Lately, a new pandemic has joined COVID-19 in sweeping the nation: book banning. While Florida is definitely at the epicenter of book censorship (see “Trouble in the Sunshine State”), this problem is not unique. In a 2023 article published by the American Library Association, it states that in 2022, there were over 1,200 demands for censorship across the nation. In addition to Florida, the chief offending states include Texas, Missouri, Utah, and Pennsylvania.
PEN America, an organization that stands at the intersection of literature and human rights to protect free expression in the United States and worldwide, determined that the leading causes of censorship were: violence, health and wellbeing, grief and death, characters of color and racism, and LGBTQ+ themes.
Banned books, such as Gender Queer by Maia Kobabe and Flamer by Mike Curato, do not aim to offend. They simply attempt to portray the reality of living in a world filled with hate. The censorship of these books only proves the points the authors make: when so many are willing to turn a blind eye to the world’s darkness, it is permitted to thrive. In fact, the almost quintupling of bans on books from 2018 to 2022 corresponds with a rise in hate crimes in schools. According to the FBI, during this time hate crimes nearly doubled, with the main targets being Black students, followed by LGBTQ+ and Jewish students. The link between these two events cannot be ignored. Books allow students to expand their worldview past their own lived experiences. Limiting access causes ignorance, one of the main factors of hatred.
What will it take for this country to acknowledge the damage that can be done from this type of censorship? Children will grow up without reading perspectives that challenge their own, without being exposed to opposition or challenge. It is impossible to grow without being challenged. If we continue along the path we are on, we are doomed to remain confined to boxes of our own creation.

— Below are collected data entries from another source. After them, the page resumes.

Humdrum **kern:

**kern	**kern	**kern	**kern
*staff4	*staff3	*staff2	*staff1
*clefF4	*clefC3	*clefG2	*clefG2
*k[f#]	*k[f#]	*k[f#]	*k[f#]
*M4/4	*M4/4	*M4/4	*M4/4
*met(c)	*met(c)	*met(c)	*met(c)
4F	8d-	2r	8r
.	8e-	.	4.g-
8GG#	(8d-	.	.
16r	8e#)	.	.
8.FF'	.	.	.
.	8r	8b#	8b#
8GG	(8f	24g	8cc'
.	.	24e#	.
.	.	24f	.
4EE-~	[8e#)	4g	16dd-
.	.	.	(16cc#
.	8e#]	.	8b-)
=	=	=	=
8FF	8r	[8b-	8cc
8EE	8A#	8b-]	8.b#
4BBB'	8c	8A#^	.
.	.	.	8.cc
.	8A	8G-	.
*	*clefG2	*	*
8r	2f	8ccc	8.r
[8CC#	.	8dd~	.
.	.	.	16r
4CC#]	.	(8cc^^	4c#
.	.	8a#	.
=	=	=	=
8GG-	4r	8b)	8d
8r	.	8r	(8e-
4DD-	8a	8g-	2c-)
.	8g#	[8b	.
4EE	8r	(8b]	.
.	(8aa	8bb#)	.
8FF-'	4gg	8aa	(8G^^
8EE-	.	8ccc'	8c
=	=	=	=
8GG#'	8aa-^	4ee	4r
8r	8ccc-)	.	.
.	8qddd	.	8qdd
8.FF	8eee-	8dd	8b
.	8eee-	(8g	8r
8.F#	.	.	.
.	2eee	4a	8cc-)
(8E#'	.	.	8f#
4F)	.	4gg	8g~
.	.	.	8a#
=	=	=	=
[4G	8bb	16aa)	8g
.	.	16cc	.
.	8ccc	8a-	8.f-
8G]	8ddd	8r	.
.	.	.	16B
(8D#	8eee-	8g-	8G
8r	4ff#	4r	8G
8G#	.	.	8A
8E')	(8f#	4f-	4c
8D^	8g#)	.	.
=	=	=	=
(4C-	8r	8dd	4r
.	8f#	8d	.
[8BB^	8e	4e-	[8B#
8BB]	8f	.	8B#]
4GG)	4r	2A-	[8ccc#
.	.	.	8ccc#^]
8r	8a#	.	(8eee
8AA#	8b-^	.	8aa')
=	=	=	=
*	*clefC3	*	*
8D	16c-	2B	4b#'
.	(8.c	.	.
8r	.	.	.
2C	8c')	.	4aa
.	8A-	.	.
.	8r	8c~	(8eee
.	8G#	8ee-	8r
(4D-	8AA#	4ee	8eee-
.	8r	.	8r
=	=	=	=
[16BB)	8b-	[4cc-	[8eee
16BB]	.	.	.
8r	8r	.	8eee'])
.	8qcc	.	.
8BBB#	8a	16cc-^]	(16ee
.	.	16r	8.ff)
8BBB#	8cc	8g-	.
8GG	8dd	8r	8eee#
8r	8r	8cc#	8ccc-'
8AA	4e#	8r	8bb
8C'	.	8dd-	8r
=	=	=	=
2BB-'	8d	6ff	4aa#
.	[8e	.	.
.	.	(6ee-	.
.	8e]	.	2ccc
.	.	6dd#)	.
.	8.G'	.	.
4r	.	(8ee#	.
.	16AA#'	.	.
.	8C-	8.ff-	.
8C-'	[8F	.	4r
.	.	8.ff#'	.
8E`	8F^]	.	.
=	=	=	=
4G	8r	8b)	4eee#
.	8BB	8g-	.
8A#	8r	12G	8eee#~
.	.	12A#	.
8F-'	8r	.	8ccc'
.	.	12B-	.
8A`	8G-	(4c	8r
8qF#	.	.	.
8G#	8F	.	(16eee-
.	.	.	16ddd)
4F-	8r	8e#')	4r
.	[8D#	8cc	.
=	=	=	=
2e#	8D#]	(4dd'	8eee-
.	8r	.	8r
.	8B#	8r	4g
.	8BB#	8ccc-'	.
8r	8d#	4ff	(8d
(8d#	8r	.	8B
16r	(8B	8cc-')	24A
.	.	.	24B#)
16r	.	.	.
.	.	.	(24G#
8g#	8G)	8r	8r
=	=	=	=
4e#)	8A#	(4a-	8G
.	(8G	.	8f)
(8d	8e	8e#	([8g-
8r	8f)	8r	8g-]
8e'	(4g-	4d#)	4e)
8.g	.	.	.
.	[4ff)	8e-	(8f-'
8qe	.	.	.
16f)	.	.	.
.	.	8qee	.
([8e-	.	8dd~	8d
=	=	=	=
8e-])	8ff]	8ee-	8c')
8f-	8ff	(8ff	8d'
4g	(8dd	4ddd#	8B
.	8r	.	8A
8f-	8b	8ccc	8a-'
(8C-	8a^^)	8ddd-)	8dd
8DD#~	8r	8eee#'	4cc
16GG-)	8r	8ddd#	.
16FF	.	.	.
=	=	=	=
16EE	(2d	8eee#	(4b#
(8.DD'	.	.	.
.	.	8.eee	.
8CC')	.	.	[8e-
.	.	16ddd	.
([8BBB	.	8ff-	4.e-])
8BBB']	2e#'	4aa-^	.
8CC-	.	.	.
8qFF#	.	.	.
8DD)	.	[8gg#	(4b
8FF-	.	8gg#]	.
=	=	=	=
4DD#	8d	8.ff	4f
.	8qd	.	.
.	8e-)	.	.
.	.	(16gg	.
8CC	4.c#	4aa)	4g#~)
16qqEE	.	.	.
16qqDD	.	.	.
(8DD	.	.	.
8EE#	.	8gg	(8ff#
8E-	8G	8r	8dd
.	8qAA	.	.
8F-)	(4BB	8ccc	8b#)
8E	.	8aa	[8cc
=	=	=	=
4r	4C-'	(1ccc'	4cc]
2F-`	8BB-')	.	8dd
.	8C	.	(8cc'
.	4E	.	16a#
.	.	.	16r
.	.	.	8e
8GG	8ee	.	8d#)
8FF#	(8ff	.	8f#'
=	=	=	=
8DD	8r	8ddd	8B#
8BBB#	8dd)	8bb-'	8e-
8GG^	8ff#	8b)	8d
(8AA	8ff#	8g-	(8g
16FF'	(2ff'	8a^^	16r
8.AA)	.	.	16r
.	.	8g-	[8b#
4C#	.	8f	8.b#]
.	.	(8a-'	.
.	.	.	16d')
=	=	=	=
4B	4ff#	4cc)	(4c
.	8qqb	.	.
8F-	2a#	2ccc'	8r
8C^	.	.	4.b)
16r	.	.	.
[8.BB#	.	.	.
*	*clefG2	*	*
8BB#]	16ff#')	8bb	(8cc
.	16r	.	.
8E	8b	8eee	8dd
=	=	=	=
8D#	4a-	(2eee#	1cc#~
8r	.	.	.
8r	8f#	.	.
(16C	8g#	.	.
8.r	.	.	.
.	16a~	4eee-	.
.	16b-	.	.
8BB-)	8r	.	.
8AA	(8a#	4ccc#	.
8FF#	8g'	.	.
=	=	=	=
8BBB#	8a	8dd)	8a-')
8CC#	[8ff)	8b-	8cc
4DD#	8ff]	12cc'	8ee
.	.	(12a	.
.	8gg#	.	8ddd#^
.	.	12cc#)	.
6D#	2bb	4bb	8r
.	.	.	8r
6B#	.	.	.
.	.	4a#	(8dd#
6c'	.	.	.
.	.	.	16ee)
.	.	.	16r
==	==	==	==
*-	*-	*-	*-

The Free Speech Center writes that advocates for censorship are concerned that the readers of a book can be swayed by its contents, but books do not create minions, they share ideas and experiences. If a belief is so weak that the ideas offered by a single book are enough to upend it, then it did not have any semblance of proper foundations in the first place – the child was simply told what to think and not why. This tends to foster a cycle of negativity in the country. Parents often guide their children to feel uncomfortable with things that are different, which can contribute to the cycle of hatred in the country. Is it so wrong for a writer to challenge bigotry, to attempt to make a reader understand even a sliver of the pain they have experienced?
Keeping new ideas out of reach is not protecting children, it’s harming them. The world is not filled with cookie-cutters, but with a variety of people with their own stories to tell. It is this that makes us unique. Sooner or later, children should be exposed to ideas that they have not previously encountered. While this exposure could sway them from their original beliefs, it could also potentially strengthen their connection to what they first thought. Either way, they will be better for the opportunity.
It is foolish for us to think that this focus on censorship will pass, and it is harmful to look at states where this is happening, scoff, and turn away. Hatred is a disease, and if we do not fight it, it will spread until it consumes us all. We must be willing to take action against prejudice, to speak out against injustice. Otherwise, we will end up in our very own dystopia.